ADVISORY VOTE TO APPROVE EXECUTIVE COMPENSATION
The Company is providing stockholders an advisory vote to approve executive compensation as required by Section 14A of the Exchange Act. Section 14A was added to the Exchange Act by Section 951 of the Dodd-Frank Act. The advisory vote to approve executive compensation is a non-binding vote on the compensation of the Company’s NEOs, as described in the “Compensation Discussion and Analysis” section, the tabular disclosure regarding such compensation, and the accompanying narrative disclosure set forth in this Proxy Statement. The advisory vote to approve executive compensation is not a vote on the Company’s general compensation policies or the compensation of the Company’s Board of Directors. The Dodd-Frank Act requires the Company to hold the advisory vote to approve executive compensation at least once every three years. At the 2017 Annual Meeting of Stockholders, the Company asked stockholders to indicate if it should hold an advisory vote to approve the compensation of named executive officers every one, two or three years, with the Board recommending an annual advisory vote. Our stockholders approved this recommendation. Accordingly, the Company is again asking stockholders to approve the compensation of NEOs as disclosed in this Proxy Statement.

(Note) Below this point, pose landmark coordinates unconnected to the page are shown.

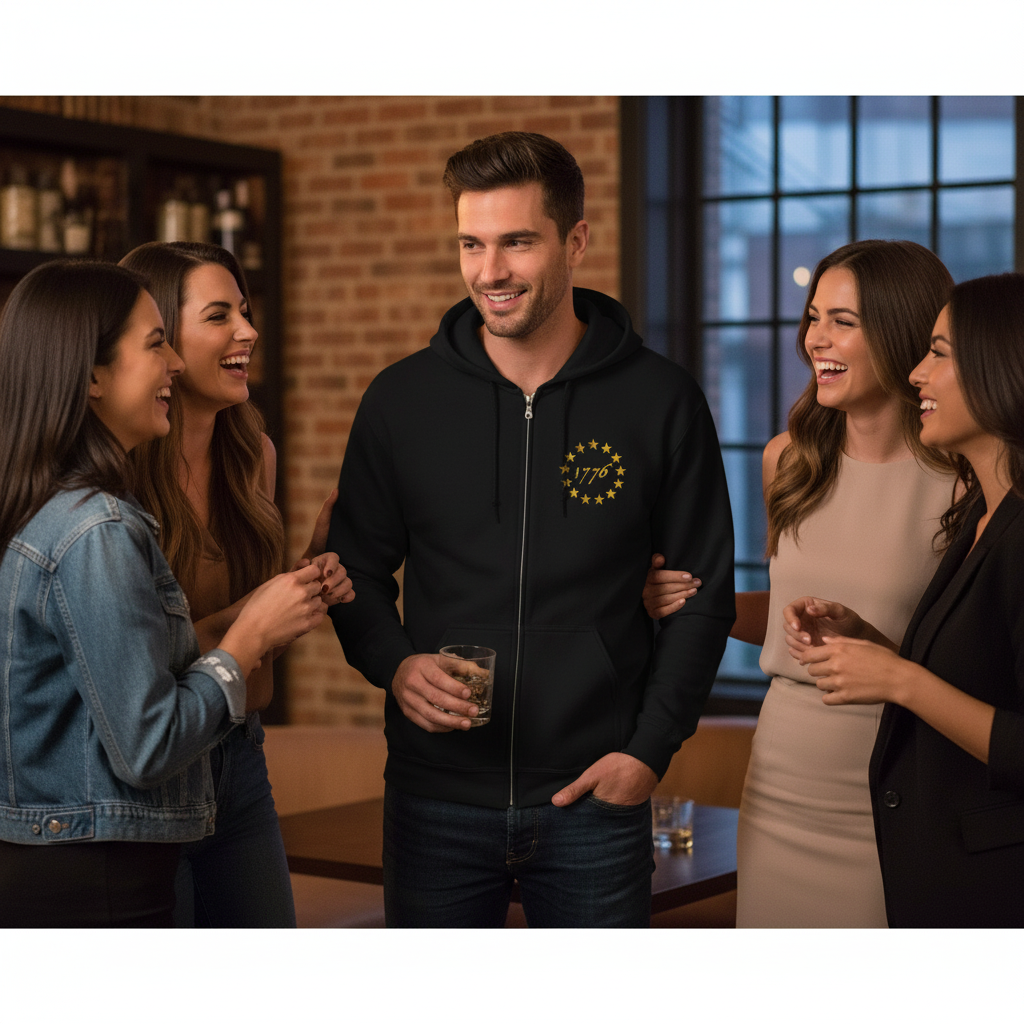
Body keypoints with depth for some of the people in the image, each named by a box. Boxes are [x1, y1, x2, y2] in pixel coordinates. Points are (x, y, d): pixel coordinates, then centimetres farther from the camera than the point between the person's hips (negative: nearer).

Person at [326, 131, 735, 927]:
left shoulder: (661, 401, 0)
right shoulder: (402, 399, 3)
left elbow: (704, 589, 4)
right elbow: (356, 567, 11)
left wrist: (652, 747, -3)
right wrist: (392, 664, -9)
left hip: (596, 796, -1)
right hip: (437, 796, 1)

At the 2019 Annual Meeting of Stockholders, the Company provided stockholders with the opportunity to cast an advisory vote to approve the compensation of the Company’s NEOs as disclosed in the Proxy Statement for the 2019 Annual Meeting of Stockholders, and the Company’s stockholders overwhelmingly approved the proposal, with approval by approximately 93% of the votes cast for the proposal at the 2019 Annual Meeting of Stockholders.
The Company believes that its compensation policies and procedures, which are outlined in the “Compensation Discussion and Analysis” section of this Proxy Statement, support the goals of:
- Aligning our executives’ goals with our stockholders’ interests;
- Attracting, retaining, and motivating outstanding executive talent; and
- “Pay-for-performance” - Holding our executives accountable and rewarding their achievement of financial, strategic and operating goals.

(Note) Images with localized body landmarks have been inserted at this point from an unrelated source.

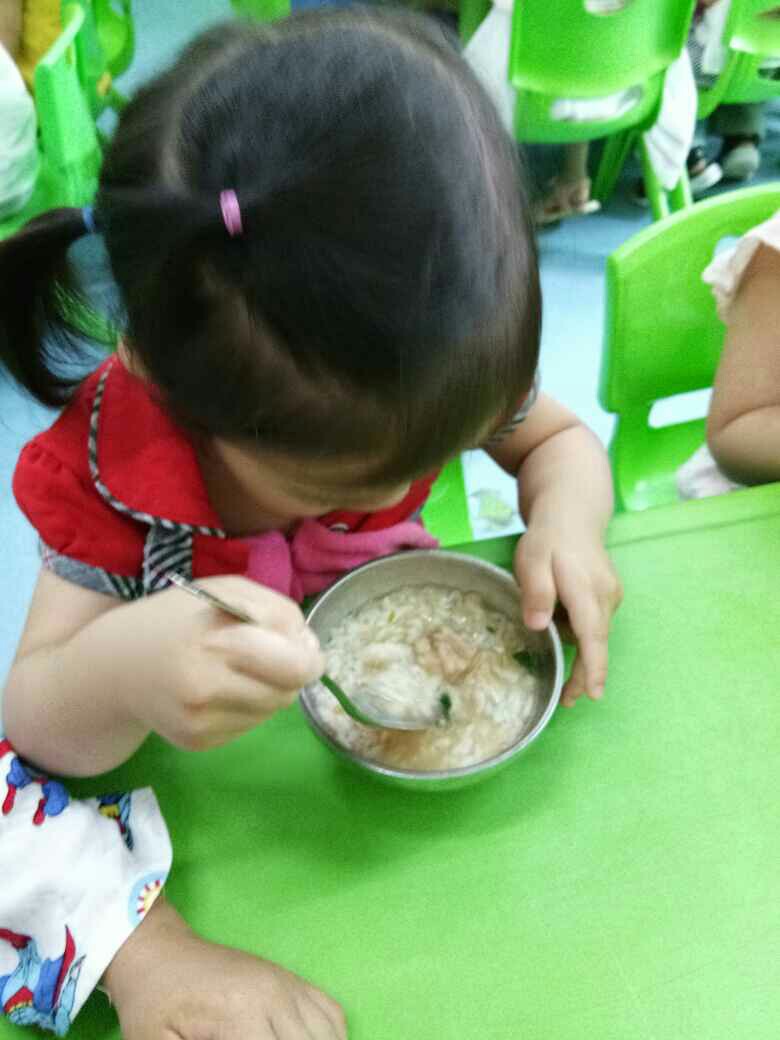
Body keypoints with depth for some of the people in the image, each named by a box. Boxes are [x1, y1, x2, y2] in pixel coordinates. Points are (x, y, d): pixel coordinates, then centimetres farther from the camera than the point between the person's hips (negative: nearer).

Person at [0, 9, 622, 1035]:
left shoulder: (454, 373, -21)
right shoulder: (108, 466, -28)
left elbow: (559, 439, -3)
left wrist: (567, 518, -26)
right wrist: (112, 672, -46)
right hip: (210, 768, -1)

The Compensation Committee of the Board continually reviews the Company’s executive compensation and benefits program to evaluate whether it supports these goals and serves the interests of the Company’s stockholders. The Company’s executive compensation practices include the following, as discussed in more detail in the “Compensation Discussion and Analysis” section of this Proxy Statement:
- Pay-for-performance and at-risk compensation.
- Align compensation with stockholder interests.
- Emphasis on future pay opportunity vs. current pay.
- Mix of performance metrics.
- Stockholder engagement.
- “Clawback” policy.
- Robust stock ownership guidelines.
- Three-year performance period for PSUs.
- Outside compensation consultant retained by the Compensation Committee.
- “Double trigger” severance benefits in the event of a change-in-control.
- Maximum payout caps for annual cash incentive compensation and PSUs.
- Consider compliance in compensation program.
- No repricing or buyout of underwater stock options.
- No change-in-control tax gross ups for individuals promoted or hired after April 2009.
- No dividends or dividend equivalents paid on unvested or unearned PSUs or RSUs.
- Prohibition against pledging and hedging of Company securities by senior executives and directors.
We believe that our executive compensation practices, in combination with a competitive market review, limited executive perquisites, and reasonable severance pay multiples contribute to an executive compensation program that is competitive yet strongly aligned with stockholder interests.
The Board recommends that you vote in favor of the following “say-on-pay” resolution:
RESOLVED, that the stockholders of the Company approve, on an advisory basis, the compensation of the Company’s named executive officers, as disclosed pursuant to Item 402 of Regulation S-K in the "Compensation Discussion and Analysis" section, the tabular disclosure regarding such compensation, and the accompanying narrative disclosure, each as set forth in the Company’s Proxy Statement for its 2020 Annual Meeting of Stockholders.
The affirmative vote of the holders of a majority of shares of the Company’s Common Stock present in person or represented by proxy at the meeting and entitled to vote on the subject matter is required to approve this Proposal 2.
Because your vote is advisory, it will not be binding upon the Board of Directors. However, the Compensation Committee may take into account the outcome of the vote when considering future executive compensation arrangements. Stockholders attending the Annual Meeting via webcast are deemed to be present “in person”.
THE BOARD OF DIRECTORS RECOMMENDS THAT YOU VOTE FOR PROPOSAL 2.